Yurt dışı açıklamalara devam edelim. ABD Dışişleri Bakanlığı Sözcüsü Mattew Miller, incilerini mecburen döküyor. “Türkiye’nin ABD’nin terör örgütü olarak tanımladığı bir örgüt olan PKK’ya karşı meşru harekete geçme hakkını tanıyoruz.” Dikkat ettiyseniz YPG’den bahsetmiyor. Onlar da PKK’nın Suriye’deki versiyonunun YPG olduğunu çok iyi biliyorlar. Ancak yanlış ata oynadılar. Binlerce tır silah, binlerce kişiye eğitim.
ABD şu anda Suriye içerisinde faaliyette bulunan PKK- YPG terör unsurlarının legalleşmesini ve faaliyetleri ile ilgili çözüm aramaktalar. Belki bu terör unsurlarının bazı bölgelerde halk ve muhalif güçler tarafından taşlandığını bilmiyorlar mı?
ABD’den bir diğer yetkili, Beyaz Saray Ulusal Güvenlik İletişim Danışmanı John Kirby, gazetelere açıklama yapıyor. Bir gazetecinin Başkan Trump’un, “Suriye’nin anahtarı Türkiye’nin elinde” ifadesini hatırlattı ve görüşlerini sordu. Kirby, “Son 14 yıldır olduğu gibi, Suriye’de sonuç ne olursa olsun Türklerin burada önemli bir oyuncu olduğuna şüphe yok.” dedi. Bir önemli vurgulama da şu, Dışişleri Bakanı Antony Blinken’in bu yüzden Türkiye’ye gittiğini ve burada Suriye ile ilgili bütün başlıkları ele aldığını ifade etti.
Ayrıca Kirby, Türklerin terörist faaliyetlerden endişe duymasını anlayabilirsiniz. Suriye sınırında bir terör tehdidi var. Ve Türk vatandaşları bu faaliyetlerin kurbanı oldu. Bu konuda Türkleri suçlayamazsınız.” Dedi. Türkiye’nin yurt dışından gelen ve Suriye’deki konumunu ve etkilediğini onlarca ülke kabul ediyor, etmekte ve edecektir.

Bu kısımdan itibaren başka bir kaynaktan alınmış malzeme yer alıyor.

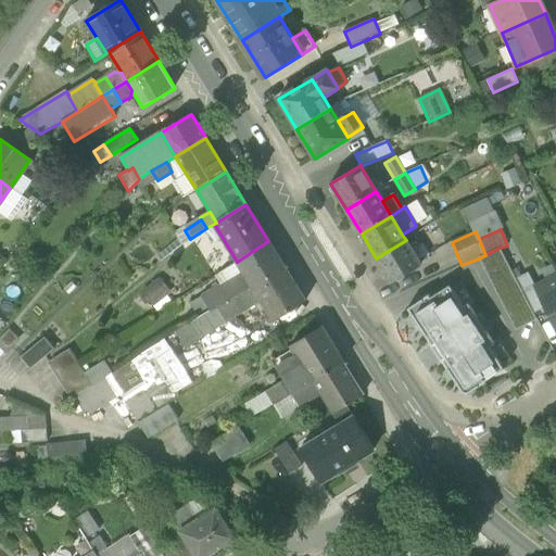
[(421,266),(406,240),(376,258),(392,285),(421,266)]
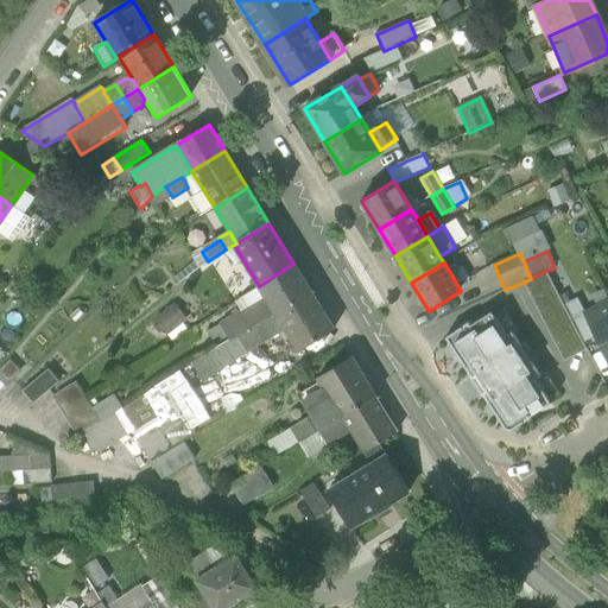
[(310,290),(293,264),(259,286),(266,298),(276,312),(310,290)]
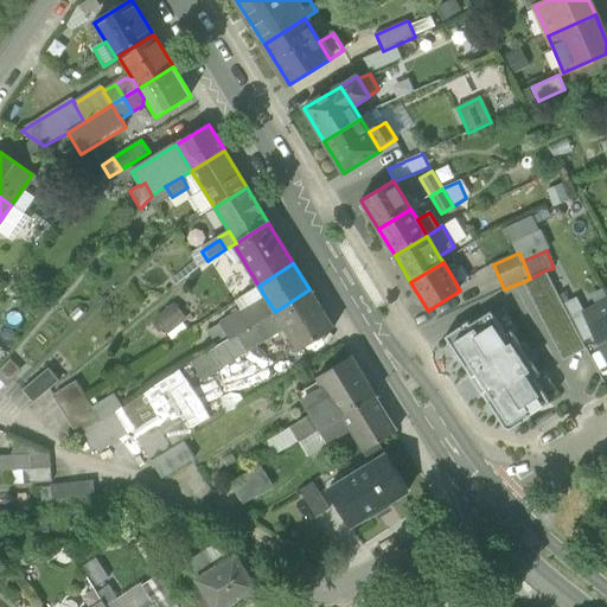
[(586,350),(545,270),(530,279),(523,282),(563,360),(586,350)]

Ülkemiz idareciler başta Sayın Cumhurbaşkanımız olmak üzere Cumhurbaşkanlığı Kabinesi ile silahlı kuvvetleri ile istihbarat unsurları ile hava silahları unsurları ile gereğini yaptılar. Trump’un konuşması laf değil. On yıllardır Karabağ’a çöreklenen Ermenistan’ı oradan çıkartan akıl, Suriye’de de, Irak’ta da gereğini yapacaktır.
Eskiden rahmetli Ecevit, rahmetli Baykal Sosyalist Enternational toplantısına katılırlardı. Türkiye’yi satmadan, ülkeyi onlara şikâyet etmeden. Ya şimdi…
Muhalefete önerimiz şu. Her şeyin bir ilki var. Yapılan iyi ve güzel şeyleri takdir edin. Ülkenin buna ihtiyacı var. Bir de ana muhalefet gündemimizi bırakıp ülkenin hayrına ve kalkınmasına katkıda bulunabilecek projeler üretin lütfen.
Ülke, dostuyla düşmanıyla bizim. Onu yüceltmek de boynumuzun borcu.